____ Texte sélectionné
La vision du pirate dans la culture populaire ne ressemble en rien à la réalité contemporaine. Pas de Jack Sparrow qui navigue à travers les sept mers à la recherche d’un trésor enfoui en se gargarisant de rhum et en beuglant « AHOY THERE » à intervalles réguliers. La piraterie ne relève pas de la fiction et n’appartient certainement pas au passé. Une étude publiée par le Bureau maritime international de la CCI au début de l’année 2021 a révélé que 195 incidents de ce type ont été signalés au centre de signalement des actes de piraterie de l’IMB. La majorité d’entre eux ont eu lieu dans le golfe de Guinée, la capitale mondiale actuelle de la piraterie internationale moderne.

« En réalité, la piraterie n’a jamais disparu, mais elle ne touche tout simplement plus l’Occident et c’est pourquoi elle passe inaperçue, explique Peter Lehr, expert en terrorisme maritime et auteur de Pirates : A New History, from Vikings to Somali Raiders. Pendant la majeure partie du XXe siècle, l’Occident était préoccupé par d’autres questions jugées plus importantes, comme les guerres mondiales, la guerre froide et la possibilité d’une guerre nucléaire totale entre l’URSS et les États-Unis. Comparée à ces craintes, la piraterie était un problème mineur, un inconvénient tout au plus. »

Cela ne signifie pas pour autant que la piraterie n’existe pas. Étant donné que les chaînes d’approvisionnement mondiales dépendent encore largement des cargos, le trafic maritime ne va pas disparaître. La piraterie non plus. « Même si nous arrivons à l’avenir à des navires robots sans équipage à bord, les pirates apprendront à les pirater », affirme Lehr.

Selon Lehr, pour dissuader les pirates, il faut combattre le feu par le feu. « Il faut beaucoup de navires de guerre pour patrouiller de vastes étendues d’eaux côtières. Il faut aussi beaucoup d’hélicoptères et d’avions de patrouille maritime. »

Avant de consentir ces efforts et ces dépenses, l’expert en piraterie pense qu’il serait judicieux de « mettre en place des politiques de bien-être à terre adaptées aux pêcheurs afin de leur donner des options de vie loin de la piraterie ». Beaucoup des pirates d’aujourd’hui sont d’anciens marins qui ont travaillé dans des eaux surexploitées. « Mettez-vous à la place d’un jeune pêcheur dans la mer de Chine méridionale ou au large de la Somalie, dit Lehr. Vous constateriez rapidement que les chalutiers industriels de différents pays épuisent vos stocks de poissons, vous laissant sans rien. »
________
____ Données fournies
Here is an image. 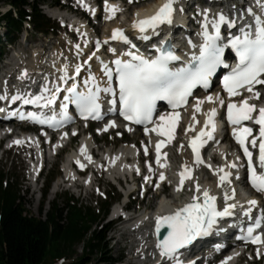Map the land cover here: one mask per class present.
<instances>
[{
	"label": "snow or ice",
	"instance_id": "1",
	"mask_svg": "<svg viewBox=\"0 0 264 264\" xmlns=\"http://www.w3.org/2000/svg\"><path fill=\"white\" fill-rule=\"evenodd\" d=\"M132 0H129L131 3ZM177 0H164V3L150 16L137 18L133 20L132 27L139 31L140 38L149 40L147 34L151 30L154 34H158L157 29L164 24L171 25L175 12V4ZM259 2V0H258ZM80 3L84 4L83 0ZM105 11L109 13L105 19H110L119 11L117 5H109L108 0H104ZM264 8V6H262ZM90 11L95 13L94 9ZM181 11L183 9L181 8ZM248 14L253 17L252 24H245L239 29L238 34L229 33L223 36L222 25H226L228 29L236 26V20L230 19L223 12L213 14L210 18L209 10L204 9L200 12L203 19L200 22L201 43L195 44L188 39V44L192 49H198L191 53V58L180 67L170 66L171 62L180 61V57L175 54L174 48L169 42H162V46L156 49L158 53L154 57H145L137 54L132 50L123 54L128 59L117 57L112 61L115 68L109 67L103 60L100 61L103 69L104 80L103 85L97 81L95 74H90L84 81L85 90H80L74 79L68 76L69 65H64L59 72L61 73L52 87L48 83L40 86V90L35 94L19 93L12 95V101H22L25 105H38L41 111L38 112H15L11 115H19L20 119H31L40 124H49L53 127H59L63 123L71 121L73 117L69 115V104L75 105L79 115L84 118L101 119L102 105L100 103L101 93L108 94L111 99L108 100L109 113L117 112L126 121L134 122L137 125H147L152 123V128H144V132H156L161 137H167L165 140H157L156 153L157 163L160 167L164 164L160 163L161 156H167V153H161V147L165 143L171 142L173 139V131L179 119V112L176 111L181 105L186 104L188 98L193 95V89L197 86L208 88L210 79L217 71V68H231L230 71L222 77L223 89L229 97L240 94V90L246 89L252 93V96L259 98L260 93L255 91L254 85H264V13L257 14L251 7L247 10ZM243 18V17H241ZM114 41H122L135 48L131 44L129 37L121 28L113 29L109 38ZM105 44L108 40L104 41ZM79 49V45H76ZM97 49L100 47V41H96ZM230 47L234 52L236 64L230 66L225 63V48ZM115 52V49H109ZM95 53H93V56ZM91 56L89 60H91ZM99 59V57H97ZM87 63V62H85ZM83 64H76L74 72L78 76L81 72ZM22 75H27L26 71ZM62 82V83H60ZM115 82V86H113ZM63 87V92L61 91ZM63 97L59 103V112L55 110L54 105L57 104L58 96ZM0 96V99H6ZM249 97H245L239 104L227 103V120L233 127L232 134L243 151L244 157L247 159V180L251 187L257 192L264 193V106L257 108L255 104L249 103ZM157 101H166L172 108L171 112L161 113L159 116L153 117V113L157 110ZM204 101L216 102L224 105L225 101L220 98L219 94L207 95L205 97H197L196 103L193 105L195 111H200L201 104ZM43 109H48L51 116L44 113ZM253 113H257L253 115ZM216 109H209L204 121L205 127L201 128L199 133L193 136L189 145L195 156V162L202 163L200 156V148L213 137L215 132ZM195 112L193 113V118ZM252 122L259 126V142L258 137L252 135L251 127L243 126V122ZM115 122L109 121L103 130L108 127H114ZM193 125H189L191 128ZM210 126V127H209ZM207 129V130H206ZM131 131V129H129ZM251 137L249 140L248 138ZM247 141V143H246ZM13 143L21 144L22 140H14ZM251 148L258 147V154L255 158ZM82 152L86 149L82 147ZM147 152V149H145ZM90 159V157H89ZM240 157H236L239 160ZM79 164L80 162L77 161ZM80 167L84 165L80 164ZM229 168H238L234 161L229 163ZM259 168V170H257ZM137 171H139L137 169ZM149 171L151 166L149 165ZM217 175L219 177L218 186L230 184L232 173L225 171L224 167H218ZM179 183L176 190H182L185 179L192 180V169L182 166L179 172ZM150 177H145L149 180ZM165 179V173L159 174V181ZM159 187V183H156ZM197 194H193L190 200L182 206L175 208L165 215H157L155 217V232L157 235L161 233V229H166L167 234L162 239H158L156 248L162 260L170 261L171 264H184L179 257V250L192 244L199 237L207 236L217 224V219L222 217H231L234 215L233 209L237 207L235 203H225L222 210H218L216 206L217 197L210 193L208 188L201 189L198 182L195 183ZM235 196V190L231 193L225 192L224 199L228 201ZM247 207L243 209V214L249 216L253 212V208L258 205L256 199L246 201ZM264 224V211L256 217L253 224H249L246 234L241 236L245 241H251L253 244H264V234L257 232ZM259 254V251H258ZM230 259L226 257L225 260ZM188 264H193L189 261ZM221 264H225L221 261Z\"/></svg>",
	"mask_w": 264,
	"mask_h": 264
},
{
	"label": "trees",
	"instance_id": "2",
	"mask_svg": "<svg viewBox=\"0 0 264 264\" xmlns=\"http://www.w3.org/2000/svg\"><path fill=\"white\" fill-rule=\"evenodd\" d=\"M1 4L11 6L10 11L0 13L5 41L12 42L19 36L24 21L30 24L34 34L55 33L56 25L43 14L39 0H0ZM2 179L0 174V264H47L48 261L64 264L81 243L83 254L65 264H90L89 257L98 254L101 264H118L119 259L106 256L108 226L101 229L111 201H105L95 212L80 207L69 196L64 198L62 206L52 203L43 217H35L22 208L19 190L8 182L3 186ZM49 184L46 178L44 194ZM96 225L102 226L98 229L94 228Z\"/></svg>",
	"mask_w": 264,
	"mask_h": 264
},
{
	"label": "rangeland",
	"instance_id": "3",
	"mask_svg": "<svg viewBox=\"0 0 264 264\" xmlns=\"http://www.w3.org/2000/svg\"><path fill=\"white\" fill-rule=\"evenodd\" d=\"M39 2H41L40 9L42 10L45 16L50 18L49 12H55V11L57 12V9L50 8V6L53 4V0H39ZM70 3H71L70 6L72 7L73 2L71 1ZM5 8H7L6 5H2V4L0 5V11L5 10ZM131 10L132 9H129L128 11H124V13L119 17H117L115 21H118L123 25L128 24L130 21ZM63 12L65 13V11ZM67 15H69V13H67ZM51 20L55 24H58L59 26L57 35L44 37L43 35L40 34H34V33L31 34L32 33V30H30L31 28L27 27L26 30L23 29L22 33L20 34V37L12 47H4V46L2 47L3 61H0V73L1 72L5 73L8 71V68H11L13 70L12 72L15 75L17 74L18 69L22 66L40 67L42 65H45V63L50 62V60L51 62L55 61L52 63L51 66H49L51 71L49 72L47 71L49 70L48 67H46L45 70H43V72L47 74V73H52L53 69H55L57 64L61 61L67 63V62H72L71 59L72 60L74 59V61L77 60V57L80 56L81 53L77 52L73 44L78 43L79 45V41L82 40L81 37L78 36L77 42L74 43V39H73L74 37L72 32L78 33V30L76 29V27L74 29L70 28L69 30L64 29L62 28L60 23L56 22V20H54L53 18H51ZM79 24L81 25L79 27L86 29V31H88L89 33H94L95 31L98 35H102V33H104L107 29V24L104 21L98 22L96 24H93V22L90 21L89 22L90 25H89L87 24L86 21L81 20L79 21ZM83 25H85L86 28ZM57 51L58 53H60L59 57L58 54L56 53ZM38 53L44 54V56H42L41 59L39 60H38ZM4 69H6V71H4ZM97 130H98V125H93L91 127L92 134H95ZM112 138L115 142V146H113ZM133 140L134 139L131 138L130 141ZM121 144L122 142L116 140L115 135L111 137L103 136L100 140L98 139L97 147H100L101 149H103L104 147L113 148ZM63 159H64V155L61 154V158L56 161L55 166L52 167L50 163H47L46 168L42 173L41 181H39L35 186L34 185L30 186L27 183L26 175L23 169L24 167H22L24 165H22L20 156L16 154L14 150L11 152H6L2 155L0 154V174L3 177L2 182L3 184L4 182H8L9 184H12L13 187L19 190L22 208H24L28 214L35 217H40V216L43 217L52 203L53 204L58 203L60 206H62L64 203V198L69 196L73 197L75 201H77L80 207H89L96 212L100 208V206L104 203L105 196L108 198V197L116 196L118 194L119 192L118 189L114 186V184H112V182H110L107 178H105L104 174L102 173L103 176L102 174L96 175L97 180H95V183L92 186L90 192H86V191L84 192L83 190L80 192L78 188L72 187L71 184L63 183L57 186V190L54 188L55 189L54 192L52 191V184H51L49 186L47 194L43 195L42 190H43V181L45 177L55 174L61 176L62 173L60 171V162L63 161ZM58 175L56 178H54V181L56 182H59ZM96 185L98 187L97 190H96ZM142 204L144 205L147 204L149 209L152 210L156 204L155 197L146 198V200ZM140 207L142 208V205ZM110 217L111 216L109 209V213L106 219H104V221L102 222L103 227L101 228L102 225L100 226L101 229H104V226L108 222H110ZM124 226L125 225L121 223L120 228H125ZM96 227L98 228V225L94 226V228ZM115 232L114 229L108 232V238L110 239V242L106 250V256H112L113 258H117L118 256H121L123 260L119 264H140V260L138 259V257L141 255V253H139L138 251L136 252L133 248H131L133 247L134 244H136L133 238L137 233L126 232L124 239H121L120 242H115L114 237L115 238L117 237V234H115ZM75 250L76 253L72 257H69V260H66L64 264L80 256V254H83V244L81 243L77 245ZM150 256L153 257L152 253ZM89 258L91 259L90 264H101L99 254L95 256H90ZM47 264H51V262L48 261ZM214 264H218V262Z\"/></svg>",
	"mask_w": 264,
	"mask_h": 264
},
{
	"label": "bare ground",
	"instance_id": "4",
	"mask_svg": "<svg viewBox=\"0 0 264 264\" xmlns=\"http://www.w3.org/2000/svg\"><path fill=\"white\" fill-rule=\"evenodd\" d=\"M158 2H160V1L154 0L150 4L146 3L145 5H140L138 7L133 8L130 12V14H131L130 19L133 20V18L135 16L140 15L142 13H145L146 11H148L150 9L151 6H153L154 4H156ZM178 2H180V1L178 0ZM111 5H115V3H111ZM65 13L64 12H58V13H56V16L60 17L61 19H63V18L71 19V17H68L67 13L66 14ZM108 15H109V13H108ZM111 22H113L114 24L118 23L117 21H115L114 18H111L110 21H108V23H110V24H111ZM79 26H81V25L79 23H77L73 28L76 27V29L78 30V33L81 30L80 35L81 36L84 35V36H86V39H89V36L87 35V33H85L86 29L79 27ZM83 26H85V25H83ZM124 26H127V25H124ZM70 28H72V27H70ZM85 28H86V26H85ZM86 44H87V40H86ZM56 53L58 54V51ZM38 54H39L38 55V60H39L41 58L40 55H42V54H40V53H38ZM57 54H56V56H57ZM97 57L102 58L103 56L100 53H96L94 55V58L97 59ZM78 59H80V58H78ZM71 61H72V59H71ZM88 61H90V60H88ZM76 63L82 64L81 60H78V62H76ZM71 66H74V64L69 65V67H71ZM92 66H93V62L87 64L86 67L91 68ZM62 67L63 66H60V69ZM90 74H95L96 77H99V75L97 74V70L94 68H91L89 73L85 72L82 76L84 77V79H86ZM46 79L47 78L45 77V80ZM48 83L51 86L53 83V80L50 78V80H48ZM213 94L215 95V92ZM217 105H218V102L216 103V106ZM216 106L214 108H216ZM201 108H203V110H205L208 107L205 104H201ZM195 115H197V114L195 113ZM109 121L104 120V122L100 125V128L98 129L99 134H101L102 129L108 124ZM109 128L112 129L113 127H109ZM184 128H185V125H184ZM183 133H184V131H182V134H177L178 135L177 140L175 141V143L173 145H170L168 147V151L166 152L167 153L166 157L168 159H170V161L173 160L175 165H177V166H180V164H183V163L185 164V163L189 162V160L186 158V155L184 154V148L179 147V144L184 142V136L186 135V133L185 134H183ZM21 137H23L24 139H21V138H17V139L22 140V141L23 140H25V141L29 140L30 143H32V144L34 142L36 143L34 138H32L28 135H26V136L22 135ZM64 137H65V135L62 134L59 139H57L51 146H49V150L52 151L53 149H55L58 146V144H60L62 141H64ZM17 139H15V140H17ZM92 140L96 141L97 137L94 135L85 134L79 140V143H77L76 146L70 152L71 160L80 161L84 166H87L88 168H91V167L99 168V167H101L103 169L105 175H106V178L109 180L115 179L118 175H121V174L125 175L131 169L135 168V164L133 162H129L130 160L128 158H126L135 149L132 142H128V143L124 142L119 146H116L112 149H108L107 151H103L101 155H99L98 153H94V150H93L92 153H94L96 155V157H98L97 160L95 161L92 159V157L89 154V146H90V142ZM82 147L84 149H86V152L81 151ZM99 150H100V148H98V151ZM47 151H48V149H47ZM216 152L219 153V159L220 160L218 161V163L216 165L215 171L217 170L218 167H224L225 165L230 163V160H229L230 158L228 157V155H226L227 150L223 151V150L217 149ZM223 154L226 156L224 157ZM89 157H90V159H89ZM68 168L69 167H67V169L63 170L64 177L61 175L62 176L61 179L63 180L62 181L63 183H66L69 180L70 181L76 180L74 175L72 174L71 170ZM92 174L95 175V173L93 171H92ZM92 174H89L85 178L86 184L91 182ZM197 174H198V177H200L199 173H197ZM198 177L195 178L194 180H192L191 182L186 183V184H188V186L186 188L183 186L182 190H180V191H177L176 188H174L172 186L169 193L167 195H165V198L157 201L152 210L150 209L147 212L145 211L143 215H137L136 217L132 218L131 222L128 223L129 226H136V227L140 226V228L142 226V228L140 229V230H142V232L141 233L138 232L137 245L138 246L141 245L140 251H143V253L145 255L141 257L140 264H169V262H166V260H162V258L159 255V250H157V248H156L155 240L152 238V232H151L152 226L155 223V217L157 215H164L167 212L177 208L183 202H186V200L188 198H190L193 194L198 195V193H196V190H195V183L196 182H198L200 184L201 189L208 188L210 190L211 194L215 193L218 197H221L222 195H224L225 192L231 193V190L233 189L230 187L229 184L218 186L219 177L217 175V172H216V175L211 174V177H209L207 179H205V178L199 179ZM244 184L246 186L248 184V182L245 180ZM58 185L59 184L57 183L56 186H58ZM52 191L54 192V190H52ZM251 191H254V189L251 188ZM235 194L237 195L236 190H235ZM249 199H253V198H249L247 196L245 197V195L242 194L240 197H238L236 199V201L231 200V201H229V203H235L237 205L243 204L244 206L247 207L246 201ZM222 203H224V202H222ZM114 213H115V210H114ZM145 221H148V222L145 223ZM151 253H152L153 257L150 256ZM227 257H230V259H227V260L223 259L221 261H224L225 264H233L234 255L230 254ZM221 261L219 262V264H221ZM241 264H250V263L246 262V263H241Z\"/></svg>",
	"mask_w": 264,
	"mask_h": 264
}]
</instances>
________
Tâches à réaliser:
a: Combien d'incidents ont été signalés au centre de signalement des actes de piraterie de l'IMB d'après l'étude citée dans le texte sur la piraterie moderne ?
b: Rédigez la suite du texte sur la piraterie moderne en reprenant après sa dernière phrase.
Le listing ci-dessus provient d'une source distincte.

Résultats obtenus:
a: 195 incidents.

b:
Lehr poursuit en disant que « l’État n’aide pas, parce qu’il ne peut pas et parce qu’il ne veut pas. Il vous laisse seul et vous devez trouver un moyen de nourrir votre famille. Que pouvez-vous faire ? C’est alors que le piratage devient une option. Au départ, il s’agit d’une activité opportuniste, puis, à mesure que les revenus augmentent, elle devient une activité plus organisée. »

En fin de compte, selon Lehr, la piraterie existe dans les endroits où la loi et l’ordre font défaut et où les frontières entre les États sont vagues. La localisation est également un facteur clé, car le crime est plus susceptible de se produire « dans des endroits où le pillage peut être une activité très lucrative, comme c’est le cas avec le trafic maritime qui est ouvert aux attaques dans les détroits ou les eaux confinées par opposition à la haute mer ».

Les pirates les plus connus des temps modernes sont sans doute ceux de Somalie. Il s’agit d’une industrie qui a explosé après l’effondrement de la présidence de Said Barre à la suite d’une période de guerre civile au début des années 1990. L’ordre public en mer a disparu et les eaux côtières riches en poissons de grande valeur comme le thon rouge sont devenues la cible des chalutiers industriels du monde entier. Les pêcheurs somaliens qui travaillaient sur de petits bateaux ont été chassés de leurs zones de pêche.

Les attaques ciblées sur les navires étrangers ont véritablement commencé au milieu des années 2000, lorsque les pirates ont commencé à détourner régulièrement des navires et à exiger d’importantes sommes d’argent pour leur restitution. En 2008, un superyacht français sans passagers, Le Ponant, a été détourné avec 30 membres d’équipage à bord, un événement qui est considéré comme le début de la deuxième vague de piraterie somalienne. Le navire a été libéré après que les propriétaires ont payé une rançon de 1,7 million d’euros, une nouvelle « qui s’est répandue comme une traînée de poudre en Somalie », comme le dit Lehr. « C’est pour cela que la piraterie somalienne a explosé. C’était une question de cupidité. »

Les pirates ont commencé à utiliser des chalutiers ou des petits cargos qu’ils avaient capturés comme vaisseaux mères. Ceux-ci étaient ensuite utilisés pour lancer des attaques contre les porte-conteneurs, les pétroliers et tous ceux qui croisaient leur chemin.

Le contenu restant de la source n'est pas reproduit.